> **Exercise instructions**: Reproduce the entries below exactly, but only from the line containing "(loss_tangent 0.02)" to the line containing "(usegerberattributes yes)", inclusive.

== Supplied data

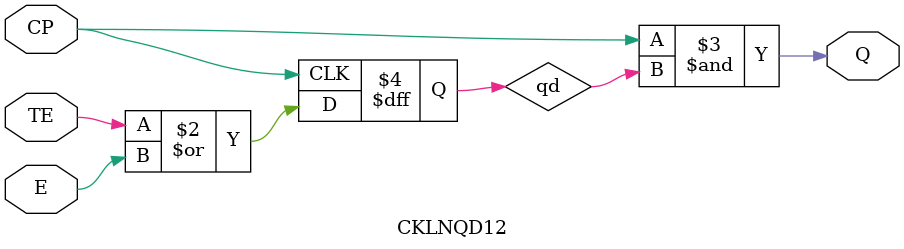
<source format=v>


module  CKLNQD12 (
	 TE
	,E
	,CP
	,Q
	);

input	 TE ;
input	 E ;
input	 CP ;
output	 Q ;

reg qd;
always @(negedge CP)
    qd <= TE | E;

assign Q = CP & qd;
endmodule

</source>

====
== Supplied data

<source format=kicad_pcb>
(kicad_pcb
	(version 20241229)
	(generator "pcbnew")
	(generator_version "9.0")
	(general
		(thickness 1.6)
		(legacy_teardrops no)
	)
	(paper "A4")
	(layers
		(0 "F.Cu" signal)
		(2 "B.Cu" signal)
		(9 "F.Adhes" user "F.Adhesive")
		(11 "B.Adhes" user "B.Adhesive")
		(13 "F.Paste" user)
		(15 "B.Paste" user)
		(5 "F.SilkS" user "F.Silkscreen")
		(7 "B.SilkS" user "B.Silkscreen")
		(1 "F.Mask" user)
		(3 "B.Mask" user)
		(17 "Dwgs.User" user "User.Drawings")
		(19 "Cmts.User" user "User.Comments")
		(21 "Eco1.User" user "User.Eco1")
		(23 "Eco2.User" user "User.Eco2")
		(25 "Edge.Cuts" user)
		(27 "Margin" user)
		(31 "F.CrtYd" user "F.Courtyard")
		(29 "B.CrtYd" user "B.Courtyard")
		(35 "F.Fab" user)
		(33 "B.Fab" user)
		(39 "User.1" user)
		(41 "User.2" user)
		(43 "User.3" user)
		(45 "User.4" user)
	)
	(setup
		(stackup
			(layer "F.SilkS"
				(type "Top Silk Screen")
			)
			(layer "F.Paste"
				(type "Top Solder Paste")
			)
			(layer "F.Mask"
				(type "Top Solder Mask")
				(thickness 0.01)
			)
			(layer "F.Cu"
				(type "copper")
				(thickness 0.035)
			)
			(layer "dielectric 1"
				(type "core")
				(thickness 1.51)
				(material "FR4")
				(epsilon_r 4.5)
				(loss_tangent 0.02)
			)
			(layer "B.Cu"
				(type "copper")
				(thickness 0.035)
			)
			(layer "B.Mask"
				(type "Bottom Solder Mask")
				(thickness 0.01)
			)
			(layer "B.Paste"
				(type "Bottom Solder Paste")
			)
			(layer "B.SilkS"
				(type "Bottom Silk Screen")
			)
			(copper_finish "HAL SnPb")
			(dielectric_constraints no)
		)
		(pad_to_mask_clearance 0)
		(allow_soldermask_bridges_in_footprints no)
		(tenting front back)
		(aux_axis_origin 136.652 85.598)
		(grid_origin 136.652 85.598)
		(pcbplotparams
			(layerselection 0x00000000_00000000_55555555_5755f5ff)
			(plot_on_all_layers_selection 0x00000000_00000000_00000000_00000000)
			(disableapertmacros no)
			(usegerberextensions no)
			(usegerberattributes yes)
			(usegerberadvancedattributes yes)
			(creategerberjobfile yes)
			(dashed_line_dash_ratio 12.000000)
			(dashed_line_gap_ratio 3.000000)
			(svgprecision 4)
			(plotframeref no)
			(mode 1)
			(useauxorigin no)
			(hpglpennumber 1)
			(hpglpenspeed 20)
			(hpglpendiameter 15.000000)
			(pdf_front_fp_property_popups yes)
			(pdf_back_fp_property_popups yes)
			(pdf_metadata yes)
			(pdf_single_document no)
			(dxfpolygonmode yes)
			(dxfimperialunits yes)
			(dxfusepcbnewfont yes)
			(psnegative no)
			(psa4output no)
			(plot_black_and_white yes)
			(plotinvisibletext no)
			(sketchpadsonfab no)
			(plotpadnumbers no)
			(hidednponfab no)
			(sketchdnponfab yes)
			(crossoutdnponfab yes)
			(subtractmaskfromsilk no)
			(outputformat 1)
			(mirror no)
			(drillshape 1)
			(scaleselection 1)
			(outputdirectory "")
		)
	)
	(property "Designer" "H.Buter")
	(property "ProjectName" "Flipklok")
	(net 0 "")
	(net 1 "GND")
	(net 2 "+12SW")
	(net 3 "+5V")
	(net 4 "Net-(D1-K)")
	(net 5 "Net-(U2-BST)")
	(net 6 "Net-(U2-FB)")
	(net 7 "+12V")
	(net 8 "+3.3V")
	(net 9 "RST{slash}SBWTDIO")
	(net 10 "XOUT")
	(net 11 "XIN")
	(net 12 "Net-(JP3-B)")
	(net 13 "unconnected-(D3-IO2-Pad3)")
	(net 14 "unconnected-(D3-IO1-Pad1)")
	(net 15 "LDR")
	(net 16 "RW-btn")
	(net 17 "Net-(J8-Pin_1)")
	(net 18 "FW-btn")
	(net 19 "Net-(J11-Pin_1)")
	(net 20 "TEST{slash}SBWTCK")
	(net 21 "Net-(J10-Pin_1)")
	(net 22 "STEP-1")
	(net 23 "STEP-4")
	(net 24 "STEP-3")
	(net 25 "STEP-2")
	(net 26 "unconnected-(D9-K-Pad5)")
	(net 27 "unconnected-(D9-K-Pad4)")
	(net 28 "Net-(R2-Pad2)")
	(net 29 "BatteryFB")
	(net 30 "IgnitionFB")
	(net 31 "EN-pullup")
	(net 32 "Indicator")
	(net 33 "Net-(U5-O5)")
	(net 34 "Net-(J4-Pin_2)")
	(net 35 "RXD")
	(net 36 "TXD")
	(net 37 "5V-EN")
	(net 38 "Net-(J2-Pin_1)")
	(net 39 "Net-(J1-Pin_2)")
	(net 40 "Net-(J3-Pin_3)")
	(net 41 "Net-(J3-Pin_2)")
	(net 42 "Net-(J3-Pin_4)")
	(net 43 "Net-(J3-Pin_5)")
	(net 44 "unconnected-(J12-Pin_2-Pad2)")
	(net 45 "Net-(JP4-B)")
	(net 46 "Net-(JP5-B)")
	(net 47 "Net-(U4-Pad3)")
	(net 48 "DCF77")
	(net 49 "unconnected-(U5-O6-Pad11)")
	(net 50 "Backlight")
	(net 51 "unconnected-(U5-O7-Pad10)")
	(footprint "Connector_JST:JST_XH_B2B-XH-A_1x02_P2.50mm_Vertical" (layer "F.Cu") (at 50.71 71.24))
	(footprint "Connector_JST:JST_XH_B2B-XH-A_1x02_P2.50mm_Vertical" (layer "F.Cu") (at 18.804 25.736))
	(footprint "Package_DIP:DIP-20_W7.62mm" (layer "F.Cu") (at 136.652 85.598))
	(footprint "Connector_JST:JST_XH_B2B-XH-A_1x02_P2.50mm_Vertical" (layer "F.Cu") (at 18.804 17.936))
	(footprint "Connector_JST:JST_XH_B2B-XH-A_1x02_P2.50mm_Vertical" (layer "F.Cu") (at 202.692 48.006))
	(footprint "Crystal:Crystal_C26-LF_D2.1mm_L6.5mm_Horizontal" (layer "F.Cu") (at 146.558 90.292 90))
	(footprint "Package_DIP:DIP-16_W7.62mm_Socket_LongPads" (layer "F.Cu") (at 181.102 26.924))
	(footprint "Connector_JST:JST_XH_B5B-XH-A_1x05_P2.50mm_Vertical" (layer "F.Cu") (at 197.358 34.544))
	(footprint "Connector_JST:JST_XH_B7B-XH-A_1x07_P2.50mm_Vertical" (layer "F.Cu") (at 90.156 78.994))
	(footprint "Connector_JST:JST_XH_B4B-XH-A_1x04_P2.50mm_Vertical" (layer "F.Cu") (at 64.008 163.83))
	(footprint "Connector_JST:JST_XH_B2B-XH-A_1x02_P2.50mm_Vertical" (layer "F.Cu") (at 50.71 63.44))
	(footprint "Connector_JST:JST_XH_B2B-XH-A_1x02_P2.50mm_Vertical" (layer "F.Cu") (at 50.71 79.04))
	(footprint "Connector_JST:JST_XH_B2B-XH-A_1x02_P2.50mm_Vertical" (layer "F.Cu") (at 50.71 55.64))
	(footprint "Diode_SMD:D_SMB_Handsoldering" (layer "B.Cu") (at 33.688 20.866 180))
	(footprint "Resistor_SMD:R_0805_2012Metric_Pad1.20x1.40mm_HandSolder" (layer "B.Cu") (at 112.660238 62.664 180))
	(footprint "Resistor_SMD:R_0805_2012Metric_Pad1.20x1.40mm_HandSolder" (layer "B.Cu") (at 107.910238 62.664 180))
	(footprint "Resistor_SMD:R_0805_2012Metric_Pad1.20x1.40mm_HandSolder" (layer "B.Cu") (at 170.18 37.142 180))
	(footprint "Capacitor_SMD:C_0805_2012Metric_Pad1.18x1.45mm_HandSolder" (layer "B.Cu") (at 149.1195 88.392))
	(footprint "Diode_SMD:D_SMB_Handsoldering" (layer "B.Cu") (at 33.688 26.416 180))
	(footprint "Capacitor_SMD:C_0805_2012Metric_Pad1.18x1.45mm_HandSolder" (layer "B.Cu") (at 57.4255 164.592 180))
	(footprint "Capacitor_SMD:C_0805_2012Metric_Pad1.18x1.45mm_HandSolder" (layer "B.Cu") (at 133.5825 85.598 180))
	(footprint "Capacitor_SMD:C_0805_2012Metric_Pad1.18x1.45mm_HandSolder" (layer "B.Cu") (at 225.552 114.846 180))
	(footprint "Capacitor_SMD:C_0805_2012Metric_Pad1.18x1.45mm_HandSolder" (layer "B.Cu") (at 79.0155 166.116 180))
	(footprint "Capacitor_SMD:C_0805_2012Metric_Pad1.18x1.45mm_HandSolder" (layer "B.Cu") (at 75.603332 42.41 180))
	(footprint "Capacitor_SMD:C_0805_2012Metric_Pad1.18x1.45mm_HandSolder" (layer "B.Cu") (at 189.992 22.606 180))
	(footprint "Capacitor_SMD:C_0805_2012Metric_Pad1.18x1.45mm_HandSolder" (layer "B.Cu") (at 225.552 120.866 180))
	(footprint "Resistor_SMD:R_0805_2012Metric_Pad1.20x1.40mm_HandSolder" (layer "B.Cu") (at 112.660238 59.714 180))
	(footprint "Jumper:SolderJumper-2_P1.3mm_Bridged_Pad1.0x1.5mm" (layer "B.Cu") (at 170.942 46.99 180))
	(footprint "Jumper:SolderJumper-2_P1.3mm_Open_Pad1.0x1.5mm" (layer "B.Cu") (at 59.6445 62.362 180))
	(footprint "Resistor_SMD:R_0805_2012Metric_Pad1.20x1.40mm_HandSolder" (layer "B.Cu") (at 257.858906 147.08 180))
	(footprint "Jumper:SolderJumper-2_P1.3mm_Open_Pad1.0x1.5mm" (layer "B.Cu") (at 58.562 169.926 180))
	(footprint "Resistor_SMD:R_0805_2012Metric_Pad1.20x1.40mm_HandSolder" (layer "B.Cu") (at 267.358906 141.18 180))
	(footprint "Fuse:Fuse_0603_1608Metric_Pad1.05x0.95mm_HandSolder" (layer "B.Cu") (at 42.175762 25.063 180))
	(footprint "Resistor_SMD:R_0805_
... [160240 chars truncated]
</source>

====

> **Expected answer**:
				(loss_tangent 0.02)
			)
			(layer "B.Cu"
				(type "copper")
				(thickness 0.035)
			)
			(layer "B.Mask"
				(type "Bottom Solder Mask")
				(thickness 0.01)
			)
			(layer "B.Paste"
				(type "Bottom Solder Paste")
			)
			(layer "B.SilkS"
				(type "Bottom Silk Screen")
			)
			(copper_finish "HAL SnPb")
			(dielectric_constraints no)
		)
		(pad_to_mask_clearance 0)
		(allow_soldermask_bridges_in_footprints no)
		(tenting front back)
		(aux_axis_origin 136.652 85.598)
		(grid_origin 136.652 85.598)
		(pcbplotparams
			(layerselection 0x00000000_00000000_55555555_5755f5ff)
			(plot_on_all_layers_selection 0x00000000_00000000_00000000_00000000)
			(disableapertmacros no)
			(usegerberextensions no)
			(usegerberattributes yes)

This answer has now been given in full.